«Trump? Aspirante autocrate»: un anno di presidenza Usa vista da Francesco Costa

L’INTERVISTA. Nel corso di un incontro organizzato dal Circolo Matteotti a Gres art 671, l’europarlamentare Giorgio Gori ha dialogato con il giornalista Francesco Costa sul ritorno di Donald Trump alla Casa Bianca. Abbiamo intervistato il direttore del Post.

Bergamo

Per Costa, il Trump del nuovo mandato non somiglia più al leader inesperto del 2017. «Allora era frenato da uno staff non collaborativo e da un partito che non lo aveva ancora digerito. Oggi sa dove mettere le mani». Il presidente si è circondato di fedelissimi e ha abbracciato una strategia fondata «sulla forza e sulla minaccia della forza», applicata tanto ai rivali interni quanto ai partner internazionali: dalle università all’opposizione, fino a Israele, Ucraina e Russia.

Il ritorno della potenza americana

Secondo Costa, il successo apparente di queste mosse affonda le radici nella percezione degli Stati Uniti degli ultimi vent’anni, segnati dai fallimenti in Iraq e Afghanistan e da presidenze indebolite. «Ci eravamo dimenticati quanto gli Usa potessero essere forti se scelgono di usare la loro forza». E oggi, pur senza interventi militari diretti, Washington mostra nuovamente la capacità di «far male e ottenere qualcosa» attraverso la pressione commerciale e i ricatti diplomatici. «Ma questo comportamento mette in discussione le basi del dominio americano del secolo scorso: non è più chiaro come si faccia a essere amici dell’America».

Gaza, Ucraina e la politica dell’instabilità

Il rimescolamento degli equilibri non è sempre un male, riconosce Costa: la tregua a Gaza è arrivata perché Trump «ha avuto la forza di imporla». Ma il metodo resta rischioso.
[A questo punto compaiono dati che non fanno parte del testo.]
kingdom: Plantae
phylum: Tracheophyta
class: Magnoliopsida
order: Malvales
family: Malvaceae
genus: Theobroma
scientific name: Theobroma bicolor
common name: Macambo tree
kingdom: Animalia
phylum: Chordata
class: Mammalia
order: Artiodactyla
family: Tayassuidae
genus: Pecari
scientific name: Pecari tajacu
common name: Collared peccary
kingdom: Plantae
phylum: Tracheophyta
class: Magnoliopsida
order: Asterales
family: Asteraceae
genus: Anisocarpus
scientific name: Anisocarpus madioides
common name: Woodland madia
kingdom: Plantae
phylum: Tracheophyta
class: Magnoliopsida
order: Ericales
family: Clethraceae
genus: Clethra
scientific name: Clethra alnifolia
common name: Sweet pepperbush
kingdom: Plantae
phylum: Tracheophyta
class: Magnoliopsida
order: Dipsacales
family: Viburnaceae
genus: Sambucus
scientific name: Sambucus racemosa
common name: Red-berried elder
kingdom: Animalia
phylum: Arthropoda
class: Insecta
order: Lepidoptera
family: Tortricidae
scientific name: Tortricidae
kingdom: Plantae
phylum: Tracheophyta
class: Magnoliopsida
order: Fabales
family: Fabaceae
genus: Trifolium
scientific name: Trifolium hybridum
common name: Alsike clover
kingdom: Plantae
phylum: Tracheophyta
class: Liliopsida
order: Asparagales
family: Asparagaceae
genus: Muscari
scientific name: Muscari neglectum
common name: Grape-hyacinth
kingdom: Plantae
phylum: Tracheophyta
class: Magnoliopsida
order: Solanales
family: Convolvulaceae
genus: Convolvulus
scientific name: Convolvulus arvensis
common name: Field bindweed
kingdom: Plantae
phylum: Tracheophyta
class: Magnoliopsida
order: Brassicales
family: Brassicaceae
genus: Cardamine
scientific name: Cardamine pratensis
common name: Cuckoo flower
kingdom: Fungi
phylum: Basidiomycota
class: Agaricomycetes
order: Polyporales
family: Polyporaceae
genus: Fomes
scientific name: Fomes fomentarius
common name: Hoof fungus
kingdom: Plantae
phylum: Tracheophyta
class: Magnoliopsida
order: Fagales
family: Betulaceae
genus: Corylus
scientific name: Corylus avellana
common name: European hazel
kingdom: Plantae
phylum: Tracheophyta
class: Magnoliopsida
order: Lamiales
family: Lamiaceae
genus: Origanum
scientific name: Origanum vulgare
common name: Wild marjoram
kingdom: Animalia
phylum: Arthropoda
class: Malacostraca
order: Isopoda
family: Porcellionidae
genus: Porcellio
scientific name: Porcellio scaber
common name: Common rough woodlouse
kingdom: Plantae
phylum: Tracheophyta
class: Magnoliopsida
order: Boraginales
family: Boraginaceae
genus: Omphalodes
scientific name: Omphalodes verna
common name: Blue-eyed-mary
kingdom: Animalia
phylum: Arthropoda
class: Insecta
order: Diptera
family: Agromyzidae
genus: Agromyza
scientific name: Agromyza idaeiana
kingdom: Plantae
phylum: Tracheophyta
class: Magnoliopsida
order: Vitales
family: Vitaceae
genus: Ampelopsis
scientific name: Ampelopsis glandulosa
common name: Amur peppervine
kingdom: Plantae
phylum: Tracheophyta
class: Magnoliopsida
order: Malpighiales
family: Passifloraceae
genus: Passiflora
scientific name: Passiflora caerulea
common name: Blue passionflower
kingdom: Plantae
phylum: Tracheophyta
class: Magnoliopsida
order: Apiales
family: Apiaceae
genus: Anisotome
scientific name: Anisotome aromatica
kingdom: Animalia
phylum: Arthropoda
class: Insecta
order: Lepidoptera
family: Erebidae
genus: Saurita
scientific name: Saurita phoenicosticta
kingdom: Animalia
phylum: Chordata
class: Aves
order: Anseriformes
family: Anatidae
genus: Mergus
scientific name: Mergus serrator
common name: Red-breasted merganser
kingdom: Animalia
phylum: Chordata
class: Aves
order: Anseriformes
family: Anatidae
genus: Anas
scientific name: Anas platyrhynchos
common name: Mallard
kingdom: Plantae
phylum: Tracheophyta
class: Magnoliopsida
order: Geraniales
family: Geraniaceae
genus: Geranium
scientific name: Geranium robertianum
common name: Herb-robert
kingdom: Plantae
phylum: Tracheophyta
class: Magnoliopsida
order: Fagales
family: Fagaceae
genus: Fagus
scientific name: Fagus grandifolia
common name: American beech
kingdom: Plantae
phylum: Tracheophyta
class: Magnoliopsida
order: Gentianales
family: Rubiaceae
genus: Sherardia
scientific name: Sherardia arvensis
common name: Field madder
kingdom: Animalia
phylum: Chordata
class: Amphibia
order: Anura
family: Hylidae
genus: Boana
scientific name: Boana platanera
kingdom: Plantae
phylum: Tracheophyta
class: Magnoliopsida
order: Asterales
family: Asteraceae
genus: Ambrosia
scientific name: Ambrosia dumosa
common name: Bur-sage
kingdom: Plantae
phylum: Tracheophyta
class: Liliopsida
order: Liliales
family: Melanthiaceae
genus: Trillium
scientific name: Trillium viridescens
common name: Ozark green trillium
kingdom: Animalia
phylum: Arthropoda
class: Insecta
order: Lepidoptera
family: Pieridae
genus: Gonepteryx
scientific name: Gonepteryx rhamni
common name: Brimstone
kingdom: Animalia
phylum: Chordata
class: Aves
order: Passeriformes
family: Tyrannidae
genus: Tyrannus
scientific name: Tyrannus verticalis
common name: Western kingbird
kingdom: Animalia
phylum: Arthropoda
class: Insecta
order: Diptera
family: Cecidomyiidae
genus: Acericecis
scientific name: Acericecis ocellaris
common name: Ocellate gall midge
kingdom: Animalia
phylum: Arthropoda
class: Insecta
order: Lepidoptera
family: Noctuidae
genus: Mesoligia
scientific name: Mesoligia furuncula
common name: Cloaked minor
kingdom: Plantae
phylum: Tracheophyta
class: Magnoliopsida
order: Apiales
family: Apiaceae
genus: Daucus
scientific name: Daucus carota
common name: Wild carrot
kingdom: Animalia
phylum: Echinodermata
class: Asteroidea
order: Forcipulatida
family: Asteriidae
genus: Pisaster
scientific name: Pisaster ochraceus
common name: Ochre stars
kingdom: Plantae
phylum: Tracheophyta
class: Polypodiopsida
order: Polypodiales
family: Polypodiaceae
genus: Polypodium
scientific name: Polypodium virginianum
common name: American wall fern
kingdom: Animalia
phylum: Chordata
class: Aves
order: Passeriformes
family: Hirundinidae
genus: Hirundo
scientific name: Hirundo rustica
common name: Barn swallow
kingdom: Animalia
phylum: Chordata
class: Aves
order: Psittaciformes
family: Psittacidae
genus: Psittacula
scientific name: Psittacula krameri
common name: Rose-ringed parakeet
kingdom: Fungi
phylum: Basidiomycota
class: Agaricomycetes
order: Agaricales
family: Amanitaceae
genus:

Anche sul fronte ucraino, il presidente sta sperimentando «un grosso fallimento personale»: la promessa di chiudere la guerra in 24 ore si è infranta davanti alla realtà di un Putin che non smette di bombardare. «Trump cerca la strada più breve, non quella giusta», spiega il giornalista.

«Trump? Un aspirante autocrate»

«Trump è un aspirante autocrate», conclude Costa. Un leader che non ha voluto lasciare il potere dopo la sconfitta elettorale e che guarda con ammirazione ai modelli di Putin, Xi Jinping e Kim Jong-un. Ma la domanda più inquietante, secondo Costa, è un’altra: «E se Trump fosse la risposta dell’elettorato americano alla sensazione che oggi le autocrazie stiano funzionando meglio delle democrazie?».